Sexual misconduct claims: Who are Roy Moore's evangelical backers and what lies at the root of their support?

To those outside of the niche subculture that is American evangelicalism Roy Moore is an anathema.

The Republican candidate running for election as Alabama Senator faces allegations of sexual misconduct against a 14-year-old and sexual assault on other teenage girls when he was in his thirties.

Some reports claim his reputation was such that security guards at a local mall knew him because of his habit of approaching young girls there.

As the allegations have emerged Congressional Republicans have started disowning him and his standing in the polls is slipping. But one group is resolutely standing by the former Chief Justice: Evangelicals.

One poll even suggested 37 per cent evangelicals were more likely to vote for Moore after the sexual assault allegations than before.

Franklin Graham, son of famous evangelical Billy and president of Samaritan's Purse humanitarian organisation, responded to the calls for Moore to stand aside by tweeting: 'The hypocrisy of Washington has no bounds. So many denouncing Roy Moore when they are guilty of doing much worse than what he has been accused of supposedly doing. Shame on those hypocrites.'

It comes after around 50 pastors signed a letter in August backing Moore before the allegations were made. But of the 29 churches who have spoken since the charges emerged, 19 are standing by their man.

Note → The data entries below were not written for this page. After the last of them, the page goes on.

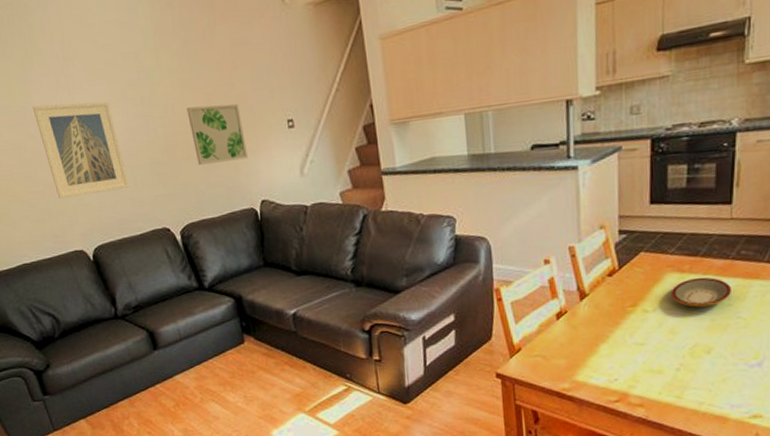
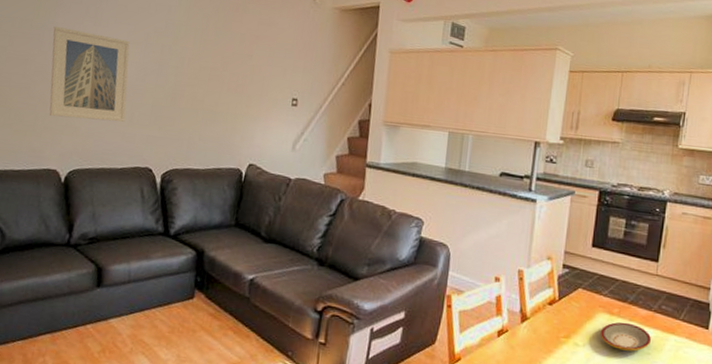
wall art: present [186,104,248,166] -> none [198,64,252,123]

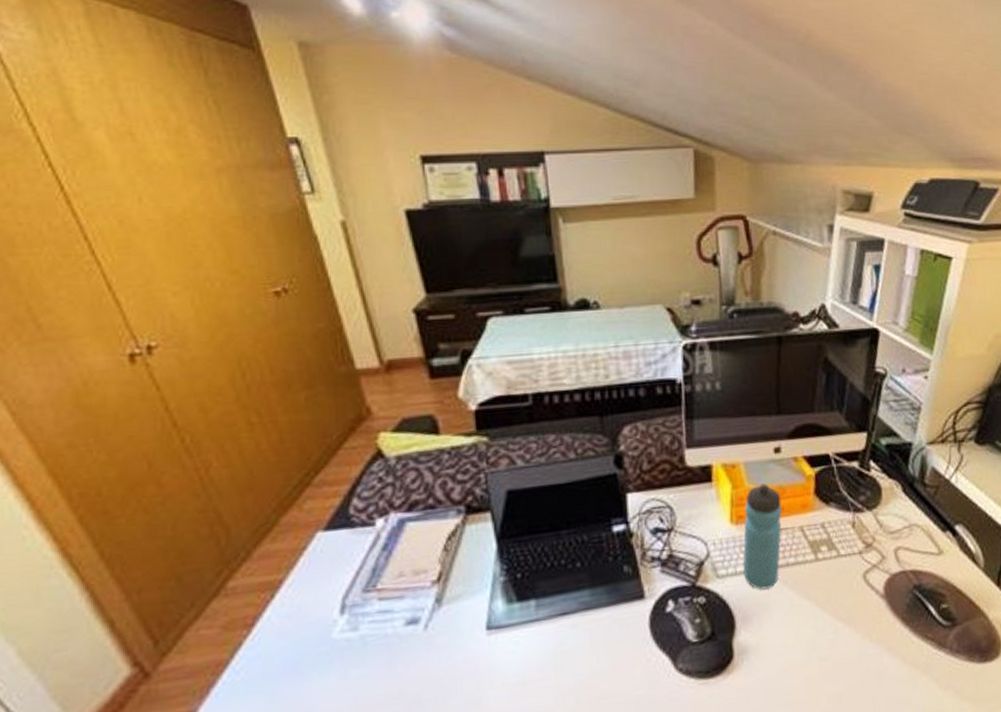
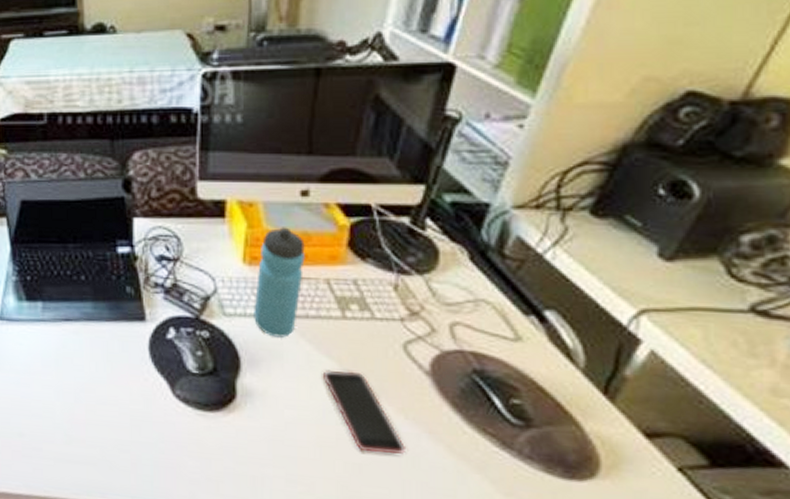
smartphone: none [804,608,874,681] -> present [322,369,407,454]

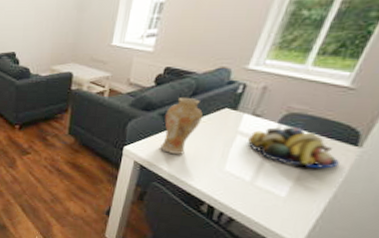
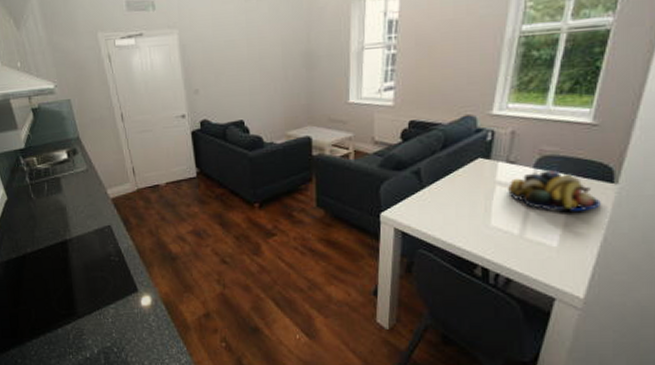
vase: present [160,97,203,154] -> none [419,150,457,215]

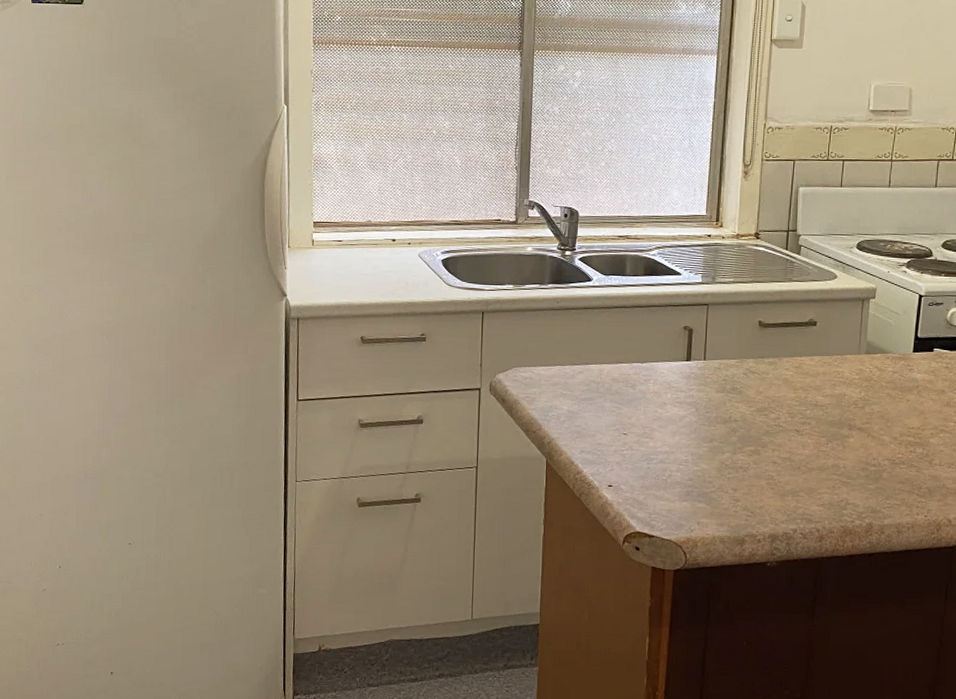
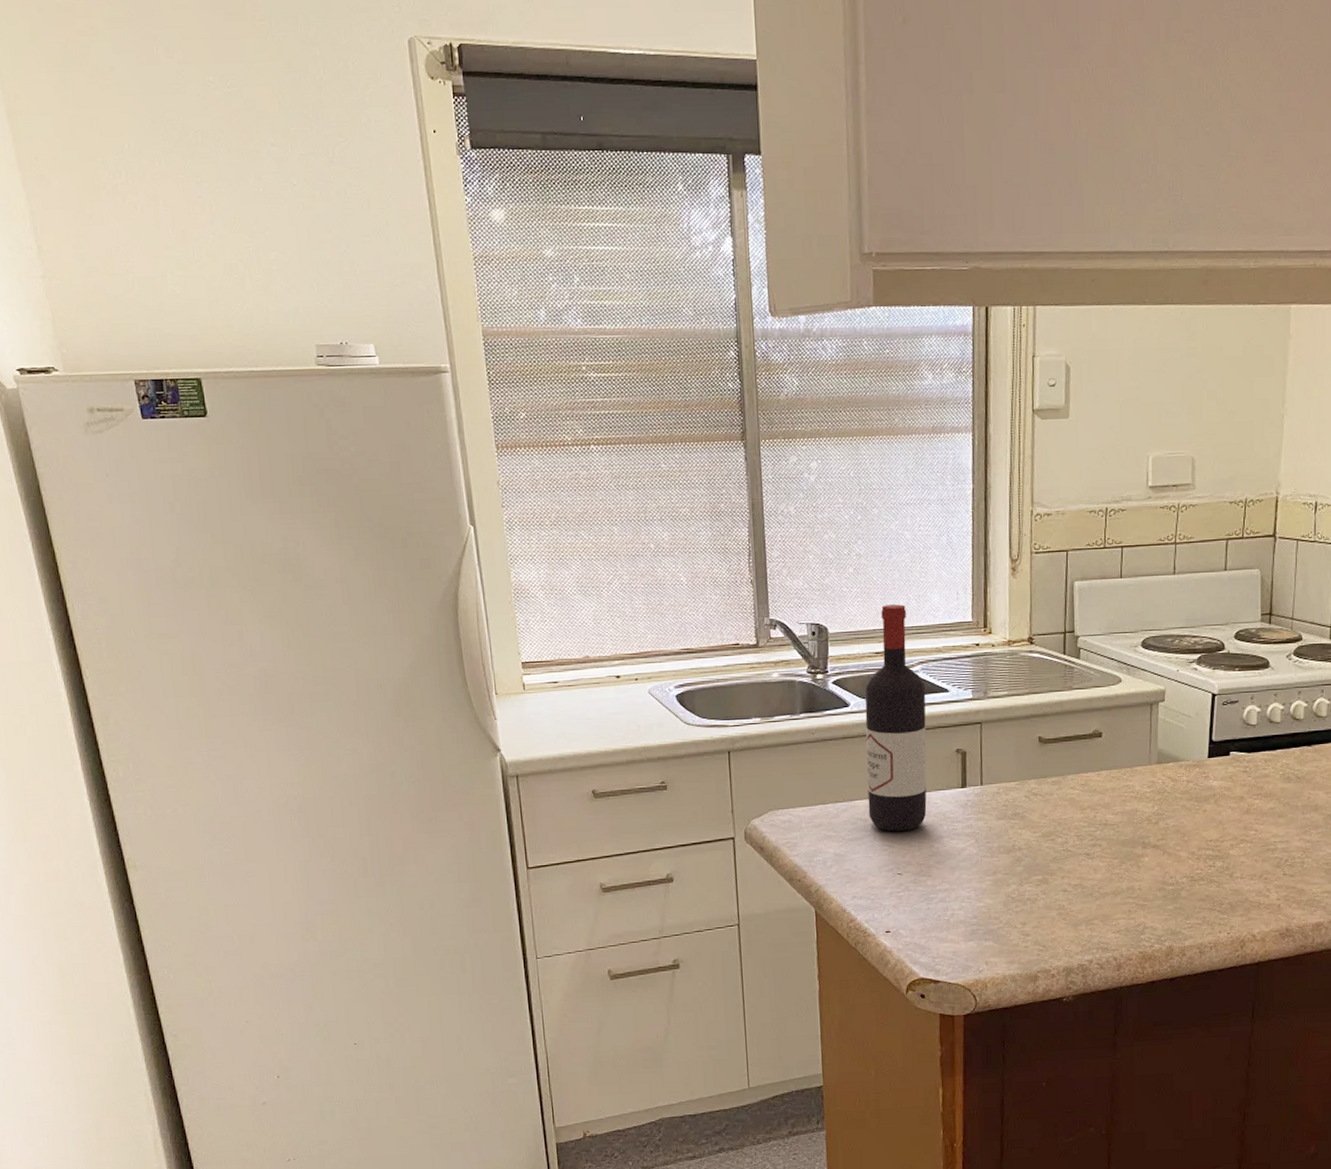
wine bottle: none [601,196,661,396] -> present [864,604,927,832]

Pastor Franklin Raddish of the Capitol Hill Independent Baptist Ministries, a nationwide church, told local media AI.com the accusations was a 'war on men'. He said: 'More women are sexual predators than men.

'Women are chasing young boys up and down the road, but we don't hear about that because it's not PC.'

Alabama pastor Earl Wise said: 'I don't know how much these women are getting paid, but I can only believe they're getting a healthy sum.'

He told the Boston Globe. 'How these gals came up with this, I don't know. They must have had some sweet dreams somewhere down the line.'

Roy Moore has form when it comes to evangelical backing.

He famously refused to remove a monument to the Ten Commandments in his court room when he was Chief Justice. After a court order ordered it to be taken down, Moore still refused until he was eventually removed from office.

Now evangelicals appear to be repaying his loyalty. 

But Russell Moore, president of the Ethics and Religious Liberty Commission of the Southern Baptist Convention, is leading the charge against both Roy Moore and his evangelical backers.

Deeply conservative, pro-life and opposed to same-sex marriage, Russell Moore is highly critical of his fellow evangelicals who are standing by Roy Moore. 

'All things being equal between two candidates, I probably vote for the pro-life candidate,' one churchgoer Cody Bruce Wood, 27, told the New York Times. And this seems to sum up the attitude of Alabama's evangelicals.

But in this situation all things are not equal.

Moore stands accused of multiple counts of assault and misconduct. So what really seems to be dividing evangelicals is not pro-life versus pro-choice but whether testimonies from numerous women should be believed or not. Far from being a debate around politics, for evangelicals it is about deep rooted misogny.